Adversarial Attacks on Locally Private Graph Neural Networks
Matta Varun 1, Ajay Kumar Dhakar 2, Yuan Hong 1, Shamik Sural 1
Published on arXiv
2603.20746
Input Manipulation Attack
OWASP ML Top 10 — ML01
Data Poisoning Attack
OWASP ML Top 10 — ML02
Key Finding
Investigates how LDP privacy guarantees can be leveraged or hindered by adversarial perturbations, highlighting vulnerabilities in privacy-preserving GNN architectures
Graph neural network (GNN) is a powerful tool for analyzing graph-structured data. However, their vulnerability to adversarial attacks raises serious concerns, especially when dealing with sensitive information. Local Differential Privacy (LDP) offers a privacy-preserving framework for training GNNs, but its impact on adversarial robustness remains underexplored. This paper investigates adversarial attacks on LDP-protected GNNs.
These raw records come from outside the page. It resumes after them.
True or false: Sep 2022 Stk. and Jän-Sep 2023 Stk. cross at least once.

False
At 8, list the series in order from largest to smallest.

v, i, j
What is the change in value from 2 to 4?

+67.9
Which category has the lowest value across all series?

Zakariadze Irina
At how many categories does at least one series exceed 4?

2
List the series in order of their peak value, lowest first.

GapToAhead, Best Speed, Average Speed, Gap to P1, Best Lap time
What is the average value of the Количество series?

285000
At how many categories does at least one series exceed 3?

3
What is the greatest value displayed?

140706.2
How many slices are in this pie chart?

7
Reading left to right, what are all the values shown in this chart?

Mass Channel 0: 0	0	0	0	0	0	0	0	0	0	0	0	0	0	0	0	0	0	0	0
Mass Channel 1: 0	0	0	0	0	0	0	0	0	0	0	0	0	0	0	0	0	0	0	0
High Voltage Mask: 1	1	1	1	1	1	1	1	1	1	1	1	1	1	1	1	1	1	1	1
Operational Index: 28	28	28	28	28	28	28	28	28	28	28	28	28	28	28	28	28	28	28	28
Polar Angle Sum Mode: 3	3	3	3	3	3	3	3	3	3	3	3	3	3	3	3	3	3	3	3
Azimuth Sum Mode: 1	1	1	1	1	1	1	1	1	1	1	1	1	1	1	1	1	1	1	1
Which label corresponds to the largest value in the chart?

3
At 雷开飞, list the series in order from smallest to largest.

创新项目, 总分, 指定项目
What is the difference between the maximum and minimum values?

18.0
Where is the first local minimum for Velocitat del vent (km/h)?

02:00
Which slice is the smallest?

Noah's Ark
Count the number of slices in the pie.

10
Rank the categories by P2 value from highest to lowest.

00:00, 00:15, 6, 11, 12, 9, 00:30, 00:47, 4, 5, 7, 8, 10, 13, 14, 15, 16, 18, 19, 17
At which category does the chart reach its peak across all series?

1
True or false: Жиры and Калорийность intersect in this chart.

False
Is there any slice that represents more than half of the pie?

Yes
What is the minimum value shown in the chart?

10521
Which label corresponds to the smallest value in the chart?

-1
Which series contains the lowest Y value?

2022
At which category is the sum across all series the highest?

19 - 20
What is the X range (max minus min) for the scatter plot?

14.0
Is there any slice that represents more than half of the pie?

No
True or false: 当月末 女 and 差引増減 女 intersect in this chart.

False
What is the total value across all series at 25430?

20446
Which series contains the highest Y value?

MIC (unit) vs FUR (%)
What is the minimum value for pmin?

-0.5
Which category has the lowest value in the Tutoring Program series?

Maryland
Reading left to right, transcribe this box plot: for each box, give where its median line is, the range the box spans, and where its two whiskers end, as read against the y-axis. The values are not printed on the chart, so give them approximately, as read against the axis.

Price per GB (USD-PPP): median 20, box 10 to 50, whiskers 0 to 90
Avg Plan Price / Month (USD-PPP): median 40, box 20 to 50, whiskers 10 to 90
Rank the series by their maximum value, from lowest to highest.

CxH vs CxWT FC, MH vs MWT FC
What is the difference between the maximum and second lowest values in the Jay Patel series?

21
We explore how the privacy guarantees of LDP can be leveraged or hindered by adversarial perturbations. The effectiveness of existing attack methods on LDP-protected GNNs are analyzed and potential challenges in crafting adversarial examples under LDP constraints are discussed. Additionally, we suggest directions for defending LDP-protected GNNs against adversarial attacks. This work investigates the interplay between privacy and security in graph learning, highlighting the need for robust and privacy-preserving GNN architectures.
Key Contributions
- Analyzes effectiveness of existing adversarial attack methods (node injection, label-flipping, inference attacks, poisoning) on LDP-protected GNNs
- Explores how privacy noise from LDP mechanisms interacts with adversarial perturbations
- Identifies challenges in crafting adversarial examples under LDP constraints and suggests defense directions
🛡️ Threat Analysis
Primary focus on adversarial perturbations targeting GNN predictions at inference time (evasion attacks) and training time manipulation to cause misclassification.
Paper explicitly discusses poisoning attacks and label-flipping attacks on LDP-protected GNNs during training phase.